Implementing the check yourself in another language:
from fastapi import FastAPI, HTTPException, Request
import hmac
import hashlib
import time
import json

app = FastAPI()
WEBHOOK_SECRET = "your_webhook_secret"

@app.post("/webhooks/hostpay")
async def handle_webhook(request: Request):
    # Read raw body before any parsing
    raw_body = (await request.body()).decode("utf-8")

    # Extract headers
    signature_header = request.headers.get("X-HostPay-Signature", "")
    timestamp = request.headers.get("X-Webhook-Timestamp", "")

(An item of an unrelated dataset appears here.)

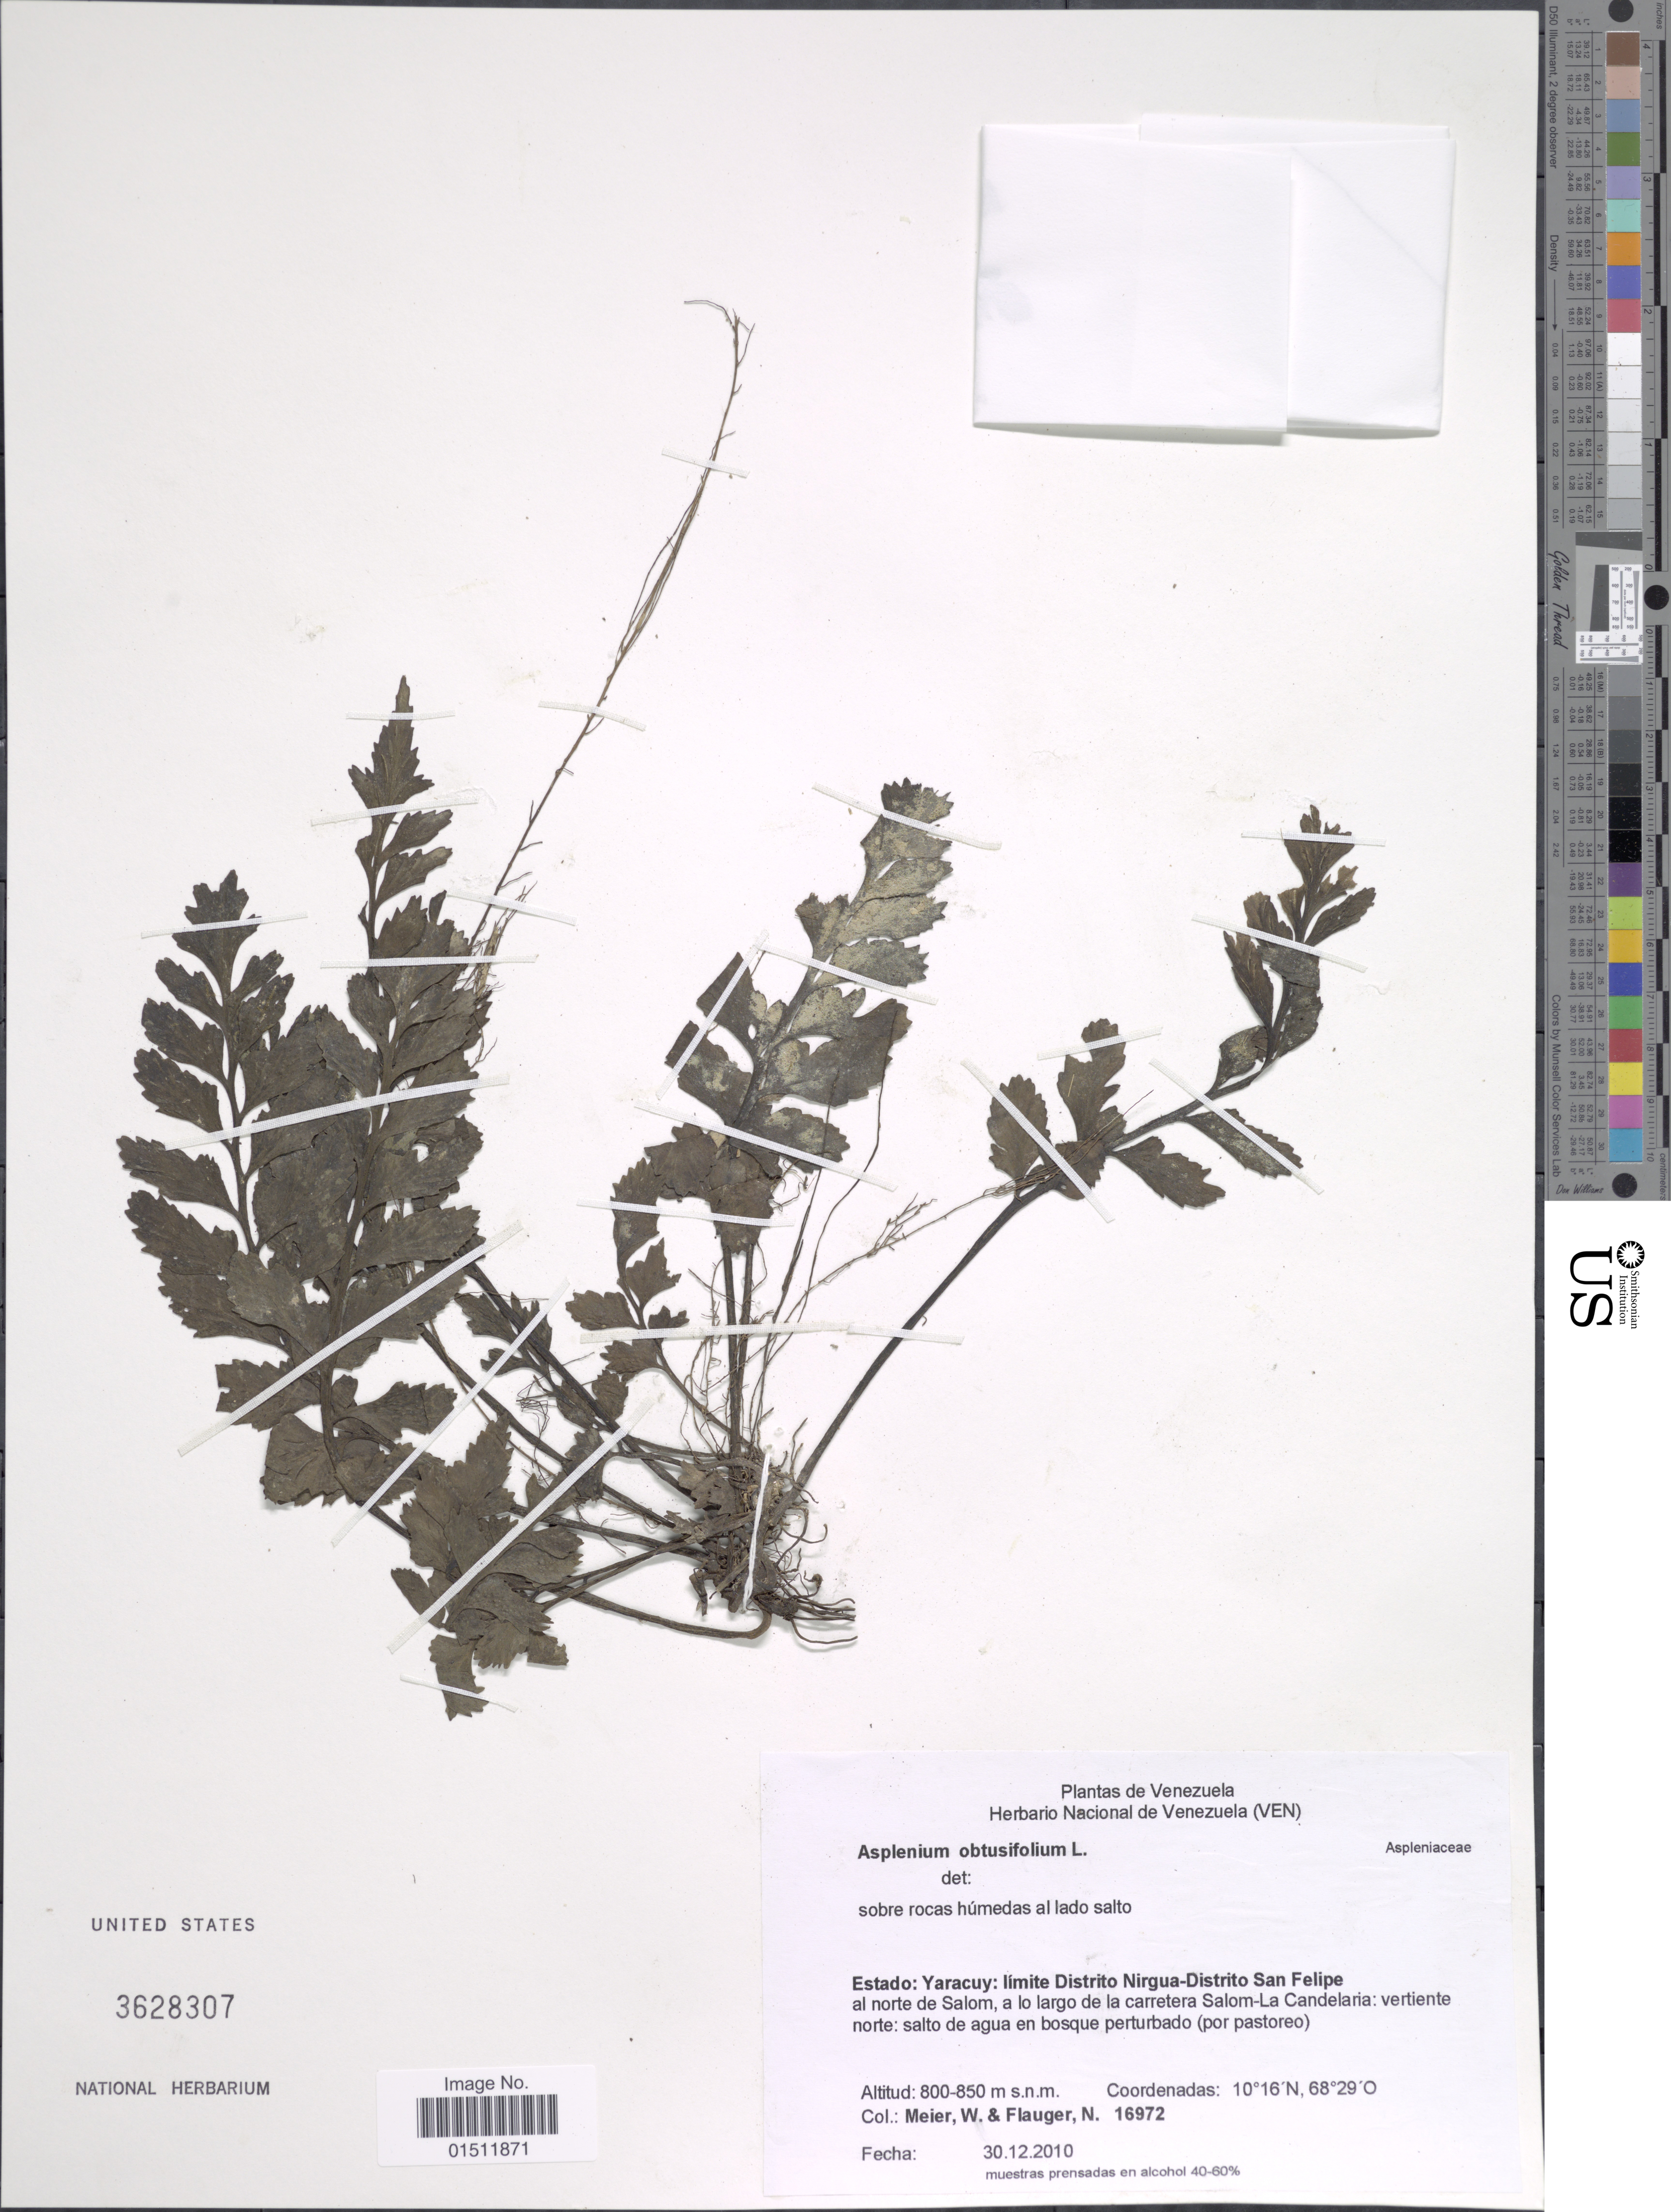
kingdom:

    # Reject stale webhooks (optional but recommended)
    if abs(time.time() - int(timestamp)) > 300:
        raise HTTPException(status_code=400, detail="Webhook timestamp too old")

    # Verify the signature
    if not verify_signature(raw_body, timestamp, signature_header):
        raise HTTPException(status_code=401, detail="Invalid signature")

    # Parse and handle the event
    event = json.loads(raw_body)
    data = event.get("data", {})

    # Route by status in the data payload
    status = data.get("status")
    if status == "succeeded":
        handle_success(data)
    elif status == "failed":
        handle_failure(data)

    return {"ok": True}


def verify_signature(raw_body: str, timestamp: str, signature_header: str) -> bool:
    # Signature header format: "v1=<hex_digest>"
    if not signature_header.startswith("v1="):
        return False
    provided_sig = signature_header[3:]

    signed_string = f"{timestamp}.{raw_body}"
    expected_sig = hmac.new(
        WEBHOOK_SECRET.encode("utf-8"),
        signed_string.encode("utf-8"),
        hashlib.sha256,
    ).hexdigest()

    return hmac.compare_digest(provided_sig, expected_sig)


def handle_success(data):
    print(f"Transaction {data['id']} succeeded: {data['amount']} {data['currency']}")


def handle_failure(data):
    print(f"Transaction {data['id']} failed")
Read the raw request body before any JSON parsing — re-serializing the parsed body changes whitespace and breaks signature verification.